Dans les années 1970, des œuvres cinématographiques ou encore littéraires jouent un rôle important dans la transition mémorielle. Ainsi, de nouveaux lieux de mémoire apparaissent. Ces œuvres ont fait évoluer, au travers de leurs contenus, une mémoire qui avait été, jusqu’alors, volontairement oubliée par la société, tout comme par les politiques. Elles ont également permis une « prise de conscience » au sein de la société. Nous pouvons ainsi penser à l’ouvrage de Robert O.Paxton, La France de Vichy, publié en 1972.
Dans une même mesure, l’école apparaît comme un facteur important dans la promulgation de la mémoire mais l’étude des années sombres en France ou encore l’histoire de la Shoah ne s’ajoute dans les programmes scolaires que tardivement, dans les années 1980.
Entre 1970 et 1990, de nouvelles mémoires émergent et se traduisent par la création de nouveaux lieux de mémoire. Ainsi, de multiples musées voient le jour. Ils résultent d’initiatives locales permises par la décentralisation du pouvoir mémoriel de l’État. De nombreux mémoriaux et stèles sont alors créés sous l’impulsion de groupes mémoriaux. Ces lieux de mémoire se multiplient à l’égard des mémoires juives, des anciens du STO, ou encore en faveur de celles des prisonniers de guerre.
Durant la période de 1990 à nos jours, les lieux de mémoires se sont considérablement multipliés tout comme les moyens financiers : entre 1988 et 1998, 250 millions de francs ont été mobilisés par la France et l’Europe pour la mémoire des conflits contemporains. La période a vu l’émergence d’œuvres cinématographiques qui ont contribué à faire évoluer la mémoire comme par exemple Un héros très discret de Jacques Audiard ou encore Lucie Aubrac de Claude Berri. Ces deux films ont permis de dénoncer les fausses gloires attribuées bien souvent dans le passé, à l’histoire résistante, tout comme ils ont prouvé que la mémoire ne coïncidait pas forcément avec l’histoire.
De plus, Jacques Chirac a entrepris durant ses années au pouvoir un réel travail mémoriel, multipliant les musées, les aides et les cérémonies. Néanmoins, cette prise en main de l’État a eu, parfois, des conséquences négatives. En effet, la prise en compte des revendications des différents groupes, les Juifs et les résistants notamment, a conduit à une fragmentation de la mémoire collective.
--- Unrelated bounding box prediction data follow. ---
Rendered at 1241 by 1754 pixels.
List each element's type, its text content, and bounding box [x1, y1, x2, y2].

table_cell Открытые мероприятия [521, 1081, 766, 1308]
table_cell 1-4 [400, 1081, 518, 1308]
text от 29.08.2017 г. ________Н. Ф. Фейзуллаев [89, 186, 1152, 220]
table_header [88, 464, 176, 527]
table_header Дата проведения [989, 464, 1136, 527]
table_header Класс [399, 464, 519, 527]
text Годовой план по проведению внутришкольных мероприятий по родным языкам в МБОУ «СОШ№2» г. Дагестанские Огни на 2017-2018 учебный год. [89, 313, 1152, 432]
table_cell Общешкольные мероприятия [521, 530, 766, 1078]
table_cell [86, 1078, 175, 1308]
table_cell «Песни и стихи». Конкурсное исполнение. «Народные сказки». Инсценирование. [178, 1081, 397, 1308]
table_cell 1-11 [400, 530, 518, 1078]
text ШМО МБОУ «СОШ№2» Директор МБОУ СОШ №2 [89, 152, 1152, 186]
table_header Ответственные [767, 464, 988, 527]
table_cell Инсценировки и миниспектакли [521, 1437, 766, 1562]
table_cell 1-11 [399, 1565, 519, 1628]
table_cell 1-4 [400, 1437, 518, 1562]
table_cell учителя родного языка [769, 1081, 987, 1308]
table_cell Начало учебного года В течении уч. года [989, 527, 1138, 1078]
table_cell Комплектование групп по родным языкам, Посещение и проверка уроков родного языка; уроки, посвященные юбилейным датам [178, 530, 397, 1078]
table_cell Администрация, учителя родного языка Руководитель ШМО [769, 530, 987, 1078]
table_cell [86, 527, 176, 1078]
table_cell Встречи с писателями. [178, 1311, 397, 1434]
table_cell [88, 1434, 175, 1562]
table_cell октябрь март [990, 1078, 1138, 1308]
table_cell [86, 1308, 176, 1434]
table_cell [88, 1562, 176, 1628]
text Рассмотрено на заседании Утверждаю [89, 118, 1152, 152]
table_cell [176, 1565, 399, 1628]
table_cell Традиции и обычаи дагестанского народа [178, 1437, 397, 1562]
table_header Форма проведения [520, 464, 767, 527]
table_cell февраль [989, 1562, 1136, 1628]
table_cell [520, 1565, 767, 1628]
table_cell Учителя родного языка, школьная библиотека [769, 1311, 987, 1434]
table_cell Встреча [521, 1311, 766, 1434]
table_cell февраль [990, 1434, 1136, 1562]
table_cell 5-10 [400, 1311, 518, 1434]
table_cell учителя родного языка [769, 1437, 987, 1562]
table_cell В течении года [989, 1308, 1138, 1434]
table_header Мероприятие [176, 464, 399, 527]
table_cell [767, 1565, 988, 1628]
Cette « balkanisation de la mémoire nationale » a fait réagir les historiens, ce qui a amené le président, Jacques Chirac à revenir sur sa politique mémorielle, déclarant ainsi en 2006, que « l’écriture de l’histoire n’était pas du ressort du Parlement ».
La multiplication des lieux de mémoire sous la présidence de Jacques Chirac témoigne d’une réelle volonté d’entretenir le souvenir des années sombres. Pour autant, cette politique mémorielle basée sur les lieux de mémoire ne semble pas avoir porté ses fruits. En effet, selon une étude évoquée par Olivier Wieviorka dans La mémoire désunie :
« A la fin de l’année 1998, seulement 50% des 110 000 jeunes ayant passé les tests de la Journée d’appel de préparation à la Défense (JAPD) surent donner sans erreur la signification de ces quatre dates d’anniversaire : 14 juillet, 11 novembre, 8 mai, 6 juin ».
Ce résultat montre ainsi les limites de la portée des lieux de mémoire. Il serait donc intéressant de repenser la promulgation de la mémoire et indirectement, celle des lieux de mémoire.